There was not a chance in the world that I would have cared about this when it came out – it wasn’t even something I knew about enough to be derisive. I’m fairly sure I stood through a short set they performed while I was at university, and I entirely ignored them.
I rather like the sound of it now, although the spoken passage intrudes too much. Its still a workmanlike piece though.
Most importantly, there is a fine comic moment at 2:25 in the video.
Motown junk to my ears. The first of 3 number ones in a row where the vocals become rather icky. I would go along with the score given.
This site has got me checking out some worthwhile stuff over the time I’ve been reading it – eg looking more closely at David Essex and Hot Chocolate to name but 2months. And this thread has had me playing early 90s Swingbeat merging into R&B summer classics such as Montell Jordan “Something For The Honeys” and R Kelly “Summer Bunnies” (from about the last time I was still up with what was cutting edge R&B/HipHop) for the first time in about 15 years as I’ve done my visits this week at work.Thanks to the site for reminding me of those!
Hm, I have to agree with Tom on this one. I can’t deny it’s quite an effective song in the earworm sense (I still remember most of the lyrics with surprising clarity), or that it’s technically impressive, but I still feel as I did then about the way it seems to go on and on and on forever…

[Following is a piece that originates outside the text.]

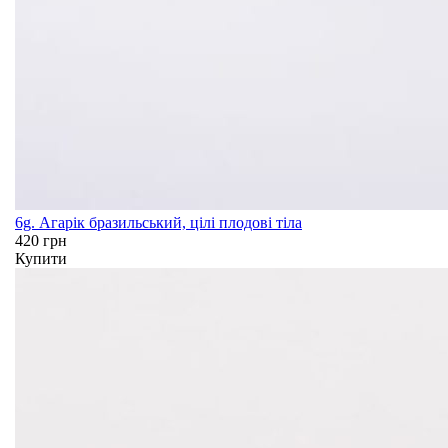
6g. Агарік бразильський, цілі плодові тіла
420 грн
Купити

I also have very little time for faux-sincerity, so I admit I’m biased against this sort of thing from the get-go. It just feels like a sermon of the wrong sort, where emoting is taken to indicate passion. It makes my inner frigid Brit deeply uncomfortable.

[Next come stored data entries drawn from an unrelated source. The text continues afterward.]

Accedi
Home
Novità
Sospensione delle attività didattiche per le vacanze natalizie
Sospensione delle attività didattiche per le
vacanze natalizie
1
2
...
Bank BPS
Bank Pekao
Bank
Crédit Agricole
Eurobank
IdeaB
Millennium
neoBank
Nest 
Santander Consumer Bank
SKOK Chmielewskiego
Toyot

I was expecting to give this a reappraisal, to like it more than I did at the time after reading the early comments, but I’m disappointed. To me it sounds much closer to the impending boyband boom than it does to 50s doo wop or 70s sweet soul.
The production is flat as a pancake, and the imploring “boy” who handles the bridge sounds constipated. Also, it’s verrrrry long. Barely a four for me.

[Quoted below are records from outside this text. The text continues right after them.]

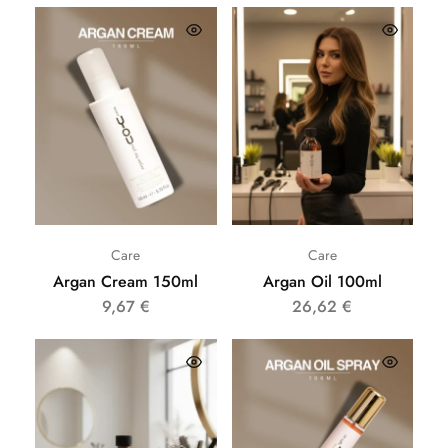
Care
Care
Argan Cream 150ml
Argan Oil 100ml
9,67
€
26,62
€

Every time I catch a glimpse of that sleeve at the top of the popular page, my mind tells me it’s a Nintendo DS game, and I have to look again to check. Obviously just a coincidence, but has anyone else had the same thought?
(Unless Nintendo DID nick the design….)
This kept Arrested Development’s People Everyday at no.2, a UK high water mark for ‘conscious rap’ (is that a genre?), while Bizarre Inc’s none-more-peppy I’m Gonna Get You was kept at no.3 by a Boyz/Tasmin one two.
I can’t see how the overegged vocals and bullying tactics of the Boyz remind anyone of the Chi Lites, but the NEXT Popular entry is an updated soul throwback of the highest order.
(I’m so impatient).
@46:
I assume that Chi-Lites comment was directed at me. It’s simply the bass spoken word section in this reminds me of “Have You Seen Her?” which is as far as I am concerned is equally overwrought lyrically as EOTR (though I will allow that the Chi-Lites has that peppy backing vocal going on which gives it a lightness that this lacks).
Just an aside, it’s a pleasure to participate and read these threads. I love my rugby but the comments sections in some of the other areas of the internet that I frequent this weekend have been pretty poisonous. At least differences of opinion here are civilly expressed.
Yes, sorry if that sounded sharp but I couldn’t remember who’d mentioned the Chi-Lites. Have You Seen Her’s butterfly harmonies, backing (that fuzz guitar!) and shrugging, self-deprecating spoken part are in a different league to the overwrought Boyz effort – but structurally I see what you mean.
I wanted to like B2M, for their preppiness and for the fact they had a song called Motownphilly, but then and now they sound like try-hards, lacking the gentle power and easy grace of Motown, Philly and Chi-sound.
I’m most intrigued to see what Cumbrian, Andy and Lex make of the next entry (and Tom, natch).
No harm, no foul, as far as I am concerned.